(Your goal): The records that follow are to be transcribed in full, leaving out each picture.

........

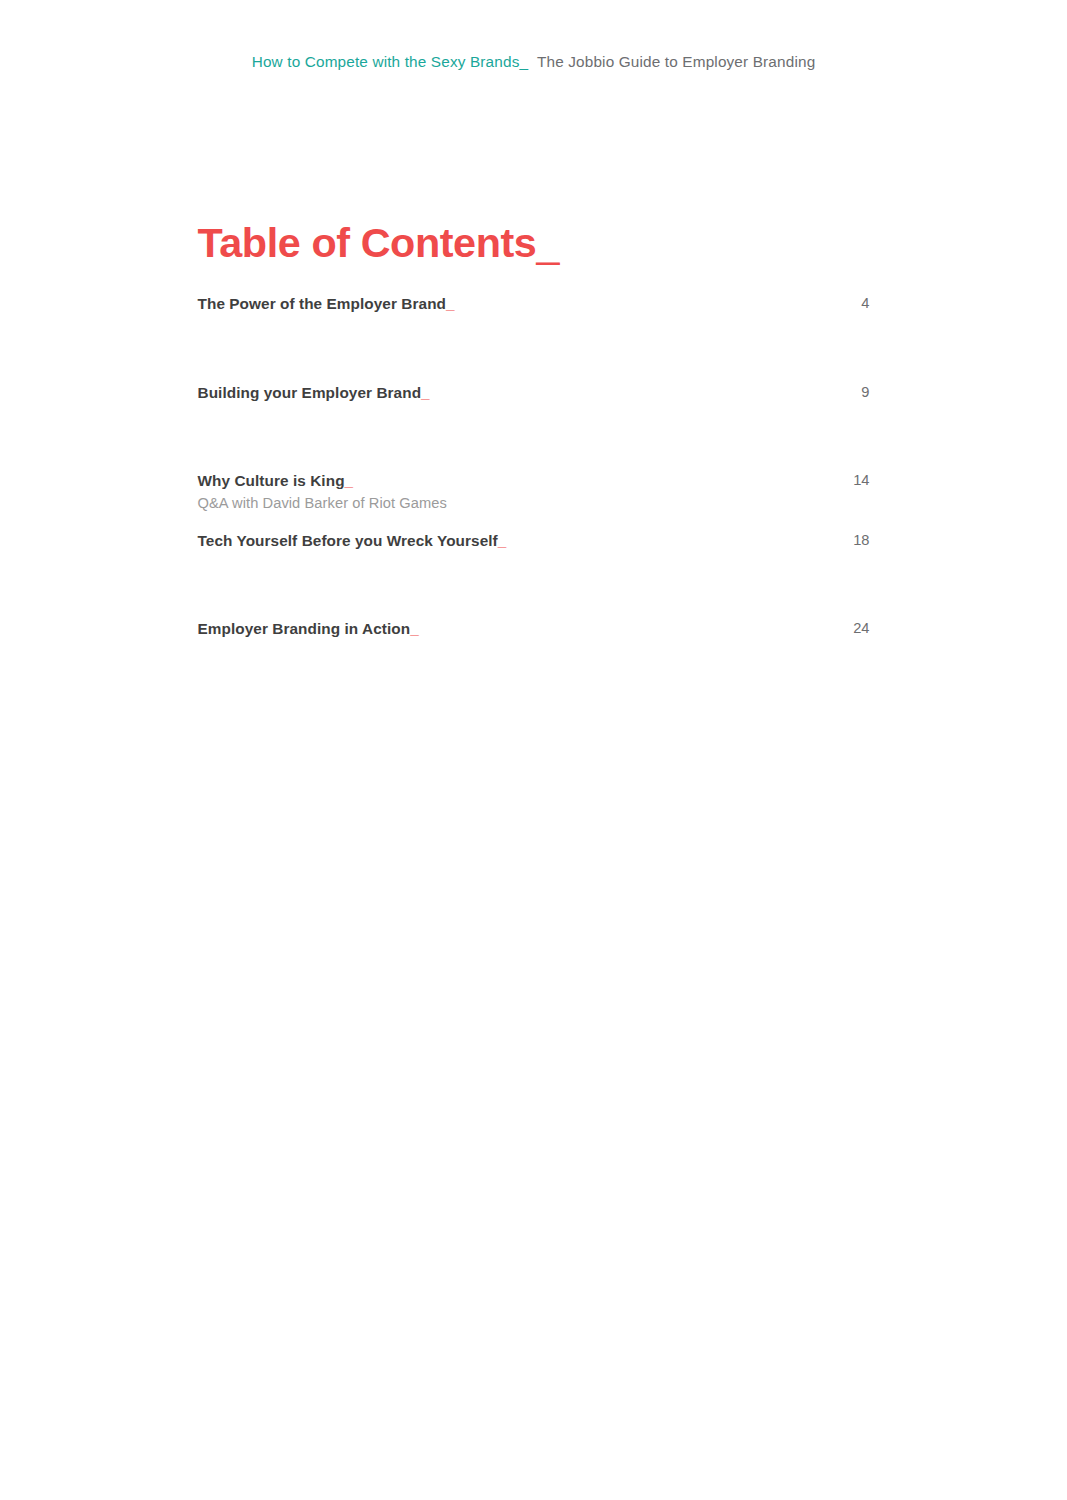How to Compete with the Sexy Brands_ The Jobbio Guide to Employer Branding
Table of Contents_
| The Power of the Employer Brand _ | 4 |
| Building your Employer Brand _ | 9 |
| Why Culture is King _ Q&A with David Barker of Riot Games | 14 |
| Tech Yourself Before you Wreck Yourself _ | 18 |
| Employer Branding in Action _ | 24 |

........

(Task output):
How to Compete with the Sexy Brands_ The Jobbio Guide to Employer Branding
Table of Contents_
| The Power of the Employer Brand _ | 4 |
| Building your Employer Brand _ | 9 |
| Why Culture is King _ Q&A with David Barker of Riot Games | 14 |
| Tech Yourself Before you Wreck Yourself _ | 18 |
| Employer Branding in Action _ | 24 |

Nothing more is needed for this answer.